Coisa pior que o caso Prevent Senior

Nos últimos dias tem aparecido na mídia notícias envolvendo um medicamento experimental para câncer, proxalutamida, que foi testado para tratamento de Covid-19. Testado é o modo de dizer.

Na verdade, a droga foi usada em pseudoexperimentos que foram denunciados como fraudes científicas e, pior, na condução criminosa de procedimentos que rivalizam com os descalabros da Prevent Senior. O fundo do poço parece não chegar nunca.

O caso vem repercutindo a meses, eu mesmo já escrevi sobre isso nesse Diário da Pandemia. Foi no texto de 20 de julho, cujo título desesperançado foi “parafraseando Hegel, o que aprendemos com a história é que nada se aprende com a história”.

O fato novo é que nesta semana a Unesco (Organização das Nações Unidas para a Educação e a Cultura) se pronunciou sobre as 200 mortes de voluntários em uma pesquisa sobre proxalutamida feita no Amazonas.

A entidade reagiu a uma denúncia feita pelo Conep (Conselho Nacional de Ética em Pesquisa). O Conep também levou o caso à Procuradoria-Geral da República no mês passado, apresentando relatório em que informa que todo o protocolo aprovado foi desrespeitado. Mais do que erros formais (graves), o que ocorreu foi que pessoas submetidas ao tratamento tiveram eventos graves ou morreram. Mesmo assim, contrariando todas as boas práticas de pesquisa, o experimento foi continuado.

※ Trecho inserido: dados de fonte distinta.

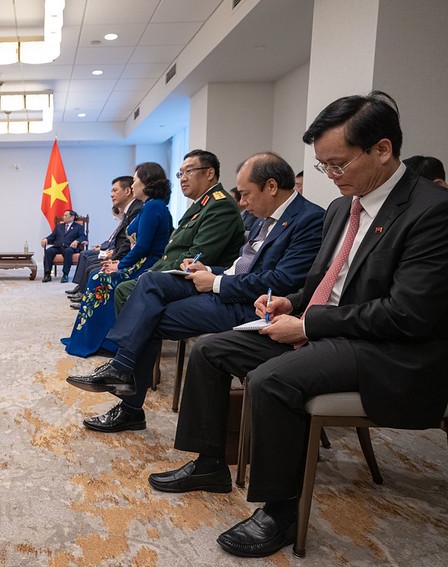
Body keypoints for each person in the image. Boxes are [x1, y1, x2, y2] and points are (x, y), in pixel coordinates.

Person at [149, 91, 448, 559]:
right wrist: (292, 302)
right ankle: (210, 463)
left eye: (338, 164)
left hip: (385, 347)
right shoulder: (342, 207)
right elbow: (324, 282)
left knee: (271, 381)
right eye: (324, 165)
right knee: (210, 350)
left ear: (382, 149)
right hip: (329, 329)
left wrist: (309, 326)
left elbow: (408, 314)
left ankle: (280, 511)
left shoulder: (431, 210)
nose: (331, 175)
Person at [66, 152, 325, 431]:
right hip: (228, 286)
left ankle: (127, 397)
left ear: (271, 186)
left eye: (246, 194)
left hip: (254, 305)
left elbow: (282, 281)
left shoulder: (308, 219)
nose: (242, 202)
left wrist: (215, 282)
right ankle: (122, 371)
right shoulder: (265, 216)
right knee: (150, 284)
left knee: (147, 316)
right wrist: (211, 270)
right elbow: (243, 265)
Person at [61, 163, 173, 357]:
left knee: (99, 278)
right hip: (140, 262)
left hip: (147, 266)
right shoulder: (151, 205)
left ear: (146, 182)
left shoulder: (153, 206)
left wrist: (120, 264)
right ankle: (93, 337)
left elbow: (142, 247)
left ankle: (105, 340)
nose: (133, 184)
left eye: (135, 180)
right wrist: (119, 263)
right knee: (98, 275)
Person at [113, 150, 245, 310]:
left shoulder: (220, 205)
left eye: (189, 171)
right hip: (173, 272)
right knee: (126, 286)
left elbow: (198, 256)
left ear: (210, 173)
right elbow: (173, 250)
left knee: (124, 290)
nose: (183, 178)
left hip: (195, 279)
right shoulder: (201, 205)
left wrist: (155, 272)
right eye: (180, 173)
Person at [67, 176, 142, 303]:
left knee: (93, 269)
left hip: (126, 259)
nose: (111, 195)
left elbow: (130, 242)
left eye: (115, 190)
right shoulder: (131, 210)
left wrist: (115, 259)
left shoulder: (137, 209)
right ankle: (83, 293)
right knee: (90, 261)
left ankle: (85, 298)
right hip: (118, 253)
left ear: (127, 191)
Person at [41, 209, 87, 283]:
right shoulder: (59, 226)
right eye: (64, 215)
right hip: (58, 246)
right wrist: (46, 239)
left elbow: (83, 237)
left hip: (69, 247)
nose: (63, 217)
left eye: (66, 215)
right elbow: (52, 236)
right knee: (49, 251)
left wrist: (77, 241)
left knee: (68, 251)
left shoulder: (78, 227)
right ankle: (47, 274)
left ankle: (65, 274)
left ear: (72, 217)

Há denúncias de que pacientes não eram informados que eram sujeitos de um experimento e que foram alvo de tratamento com cloroquina, inclusive com inalação, e com outros medicamentos não autorizados. Essa denúncia do Conep se refere à pesquisa liderada pelo endocrinologista Flávio Cadegiani e patrocinada pela rede privada de hospitais Samel, com diversas unidades hospitalares e centros clínicos no Amazonas.

Sobre o Dr. Cadegiani, vejam o que escrevi do Diário da Pandemia em julho deste ano: “Flávio Cadegiani, o pesquisador responsável pelo estudo, nega as acusações e suspeitas (na época sobre a consistência da pesquisa que dava índice de cura de 93%) e reclama da politização do debate, chamando de cegos os que não separam ciência de política e condenando os que recuam só (?) porque o presidente defendeu o medicamento”.

E sigo: “Lembrando que o próprio Cadegiani foi defensor dos mais ativos do chamado tratamento precoce pelo kit-covid, comprovadamente sem eficácia. Nosso doutor inclusive é autor do estudo que “embasou” o aplicativo TrateCov, do governo federal, que indicava a cloroquina e outros, e que depois da CPI foi tirado do ar.

Parece que o indignado pesquisador sabe o que é politizar ciência melhor que a maioria de seus colegas”. O comunicado da Unesco ressalta que não há emergência sanitária ou contexto político que justifique as práticas denunciadas e que “é urgente que, em caso de irregularidades comprovadas, todos os atores sejam responsabilizados, não só de forma ética, mas também legalmente, incluindo as equipes de investigação, as instituições e patrocinadores responsáveis, nacionais e estrangeiros.

“Evidente que se há alguma coisa errada sobre a pandemia, Bolsonaro está por perto, já em 17 de março, saindo do hospital, Bolsonaro disse: “tem uma coisa que eu acompanho há algum tempo e nós temos que estudar aqui no Brasil. Chama-se proxalutamida.

Já tem uns meses que isso aí, não está no mercado, é uma droga ainda em estudo” e “existe no Brasil de forma não comprovada cientificamente”. Ou seja, negacionismo, pseudociência e busca de uma oportunidade de ganhar dinheiro parece estar na síntese dessa ação, tanto que, para além da pesquisa, a tal rede hospitalar Samuel usou a droga em como tratamento e há informações de que isso ocorreu em 3 estados e nove cidades.

O comunicado da Unesco fala em 200 mortes, mas se seguir a investigação, é possível que sejam muito mais. Repito minha proposta de que precisaremos de uma comissão da verdade sobre a pandemia.